And the part where you refute his statements with actual technical information...? Or is it one of those "you have to trust me on this" kind of posts?
In any case, it is just as his affirmations without actual proof
No need to take anyone's word for it, AMD has publicly released a very generous amount of documentation on Bobcat and especially Jaguar, and at least a reasonable amount for Bulldozer and Piledriver. There's also sources like GCC you can glean uarch info from..
Saying that BD and Bobcat share the same vector units is just profoundly inaccurate. Off the top of my head:
- Bobcat has two execution ports, Bulldozer has four
- Bobcat has only 64-bit FP and integer execution, Bulldozer has 128-bit
- Bobcat has FADD and FMUL pipes, Bulldozer has two FMA pipes
- Bobcat has 2-3 cycle latency FP operations, Bulldozer is 5-6 cycles (this means a really fundamentally different approach in how the pipeline is designed)
- Bobcat only supports up to SSSE3, while Bulldozer supports SSE4.x, AVX, FMA, and XOP and has the real execution to back it
- AFAIK Bobcat doesn't have SIMD move elimination, while Bulldozer does
Jaguar mainly changes things by widening the units to 128-bit, adding SSE4.x and AVX, tightening some timings and I think removing some microcodings.
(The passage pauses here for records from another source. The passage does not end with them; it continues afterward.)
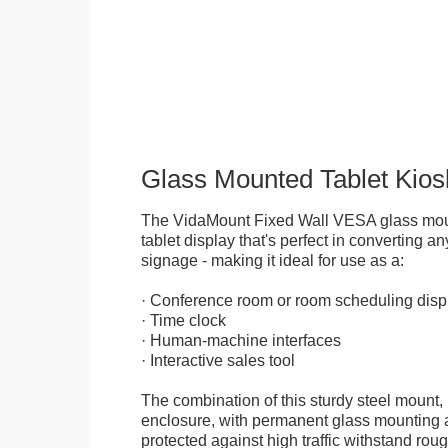
Glass Mounted Tablet Kios
The VidaMount Fixed Wall VESA glass mou
tablet display that's perfect in converting any
signage - making it ideal for use as a:
· Conference room or room scheduling disp
· Time clock
· Human-machine interfaces
· Interactive sales tool
The combination of this sturdy steel mount, 
enclosure, with permanent glass mounting al
protected against high traffic withstand rou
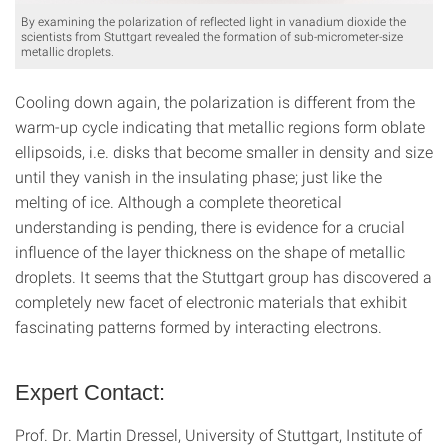
By examining the polarization of reflected light in vanadium dioxide the
scientists from Stuttgart revealed the formation of sub-micrometer-size
metallic droplets.
Cooling down again, the polarization is different from the
warm-up cycle indicating that metallic regions form oblate
ellipsoids, i.e. disks that become smaller in density and size
until they vanish in the insulating phase; just like the
melting of ice. Although a complete theoretical
understanding is pending, there is evidence for a crucial
influence of the layer thickness on the shape of metallic
droplets. It seems that the Stuttgart group has discovered a
completely new facet of electronic materials that exhibit
fascinating patterns formed by interacting electrons.
Expert Contact:
Prof. Dr. Martin Dressel, University of Stuttgart, Institute of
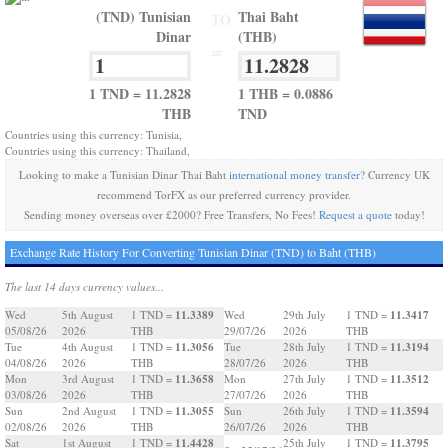
(TND) Tunisian
Thai Baht
TO
Dinar
(THB)
=
1 TND = 11.2828
1 THB = 0.0886
THB
TND
Countries using this currency: Tunisia,
Countries using this currency: Thailand,
Looking to make a Tunisian Dinar Thai Baht
international money transfer
? Currency UK
recommend TorFX as our preferred currency provider.
Sending money overseas over £2000? Free Transfers, No Fees!
Request a quote
today!
Exchange Rate History For Converting Tunisian Dinar (TND) to Baht (THB)
The last 14 days currency values...
11.3389
11.3417
Wed
5th August
1 TND =
Wed
29th July
1 TND =
05/08/26
2026
THB
29/07/26
2026
THB
11.3056
11.3194
Tue
4th August
1 TND =
Tue
28th July
1 TND =
04/08/26
2026
THB
28/07/26
2026
THB
11.3658
11.3512
Mon
3rd August
1 TND =
Mon
27th July
1 TND =
03/08/26
2026
THB
27/07/26
2026
THB
11.3055
11.3594
Sun
2nd August
1 TND =
Sun
26th July
1 TND =
02/08/26
2026
THB
26/07/26
2026
THB
11.4428
11.3795
Sat
1st August
1 TND =
25th July
1 TND =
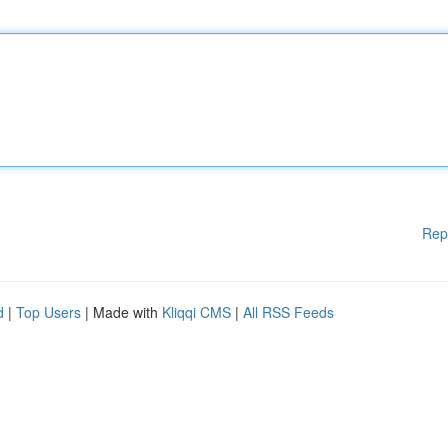
Rep
d
|
Top Users
| Made with
Kliqqi CMS
|
All RSS Feeds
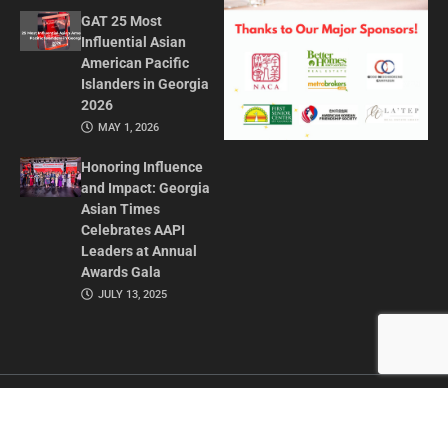
GAT 25 Most
Influential Asian
American Pacific
Islanders in Georgia
2026
MAY 1, 2026
Honoring Influence
and Impact: Georgia
Asian Times
Celebrates AAPI
Leaders at Annual
Awards Gala
JULY 13, 2025
CONTACT US
ADVERTISE IN GAT
ABOUT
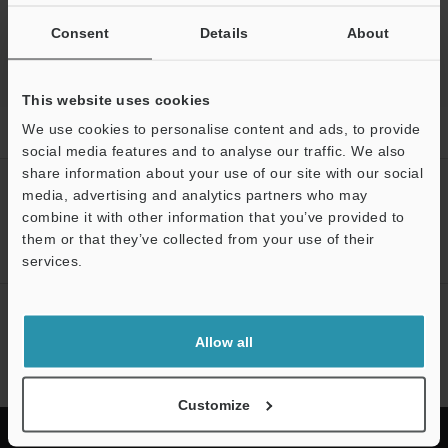
Back to "Product Selection by Industry and Application"
Consent
Details
About
This website uses cookies
We use cookies to personalise content and ads, to provide
Home
Solutions
Torque converter assembly inspection
social media features and to analyse our traffic. We also
share information about your use of our site with our social
CREATE YOUR KEYENCE
media, advertising and analytics partners who may
ACCOUNT
combine it with other information that you’ve provided to
them or that they’ve collected from your use of their
Sign Up Now
services.
NEWSLETTER SUBSCRIBE
Allow all
Subscribe
Customize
I'm not aware of any changes Piledriver makes to the vector part at all.
This is all backed by easily available documentation: look at slides, publications from HotChips, optimization guides, Agner Fog's manuals, GCC scheduler definitions, and so on..
Probably NostaSeronx saw something that he thinks says what he does but actually says something completely different (although how anyone could misconstrue somethnig into this is a real headscratcher), or he saw something that isn't actually from a reliable source.